EP31C-1021
Turning the tide: estuarine bars and mutually evasive ebb- and flood-dominated channels

Wednesday, 16 December 2015
Poster Hall (Moscone South)
Maarten G Kleinhans1, Jasper Leuven2, Maarten van der Vegt2, Anne W Baar2 and Lisanne Braat2, (1)Utrecht University, Utrecht, 3584, Netherlands, (2)Utrecht Univ Fac Geoscience, Utrecht, Netherlands
Abstract:
Estuaries have perpetually changing and interacting channels and shoals formed by ebb and flood currents, but we lack a descriptive taxonomy and forecasting model.
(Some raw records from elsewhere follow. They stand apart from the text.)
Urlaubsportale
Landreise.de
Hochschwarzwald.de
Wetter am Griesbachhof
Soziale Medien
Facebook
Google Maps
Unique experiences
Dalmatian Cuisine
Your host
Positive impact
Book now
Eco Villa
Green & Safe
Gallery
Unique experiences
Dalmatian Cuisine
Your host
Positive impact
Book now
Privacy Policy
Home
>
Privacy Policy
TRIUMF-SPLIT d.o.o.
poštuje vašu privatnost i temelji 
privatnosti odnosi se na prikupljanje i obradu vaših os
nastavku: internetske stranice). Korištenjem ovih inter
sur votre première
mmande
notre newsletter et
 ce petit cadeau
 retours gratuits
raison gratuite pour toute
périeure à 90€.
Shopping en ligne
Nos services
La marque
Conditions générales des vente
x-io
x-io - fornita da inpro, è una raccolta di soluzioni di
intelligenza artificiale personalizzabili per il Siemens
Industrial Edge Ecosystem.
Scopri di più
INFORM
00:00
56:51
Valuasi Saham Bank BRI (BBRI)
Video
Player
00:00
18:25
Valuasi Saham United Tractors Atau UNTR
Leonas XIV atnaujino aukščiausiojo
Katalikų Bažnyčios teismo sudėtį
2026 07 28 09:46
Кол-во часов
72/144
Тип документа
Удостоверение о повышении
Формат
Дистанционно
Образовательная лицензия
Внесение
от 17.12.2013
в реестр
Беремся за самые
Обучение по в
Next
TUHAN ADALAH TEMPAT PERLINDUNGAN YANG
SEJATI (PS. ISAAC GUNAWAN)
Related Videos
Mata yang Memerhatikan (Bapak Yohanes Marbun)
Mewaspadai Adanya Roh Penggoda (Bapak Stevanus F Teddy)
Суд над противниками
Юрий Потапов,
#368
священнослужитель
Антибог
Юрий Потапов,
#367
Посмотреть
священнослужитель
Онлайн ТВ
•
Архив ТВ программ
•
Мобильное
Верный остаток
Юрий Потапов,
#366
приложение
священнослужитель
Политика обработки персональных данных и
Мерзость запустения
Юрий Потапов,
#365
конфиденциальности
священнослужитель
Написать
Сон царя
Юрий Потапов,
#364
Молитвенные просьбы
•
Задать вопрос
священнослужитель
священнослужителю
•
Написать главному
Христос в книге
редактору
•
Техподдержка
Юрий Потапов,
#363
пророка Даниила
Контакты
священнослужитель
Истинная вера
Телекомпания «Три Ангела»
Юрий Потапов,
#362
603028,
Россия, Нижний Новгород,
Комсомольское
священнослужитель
We explore the hypotheses that the great variation of bar and shoal morphologies are explained by similar factors as river bars, namely channel aspect ratio, sediment mobility and limits on bar erosion and chute cutoff caused by cohesive sediment. Here we use remote sensing data and a novel tidal flume setup, the Metronome, to create estuaries or short estuarine reaches from idealized initial conditions, with and without mud supply at the fluvial boundary. Bar width-depth ratios in estuaries are similar to those in braided rivers. In unconfined (cohesionless) experimental estuaries, bar- and channel dynamics increase with increasing river discharge. Ebb- and flood-dominated channels are ubiquitous even in entirely straight sections. The apparent stability of ebb- and flood channels is partly explained by the inherent instability of symmetrical channel bifurcations as in rivers.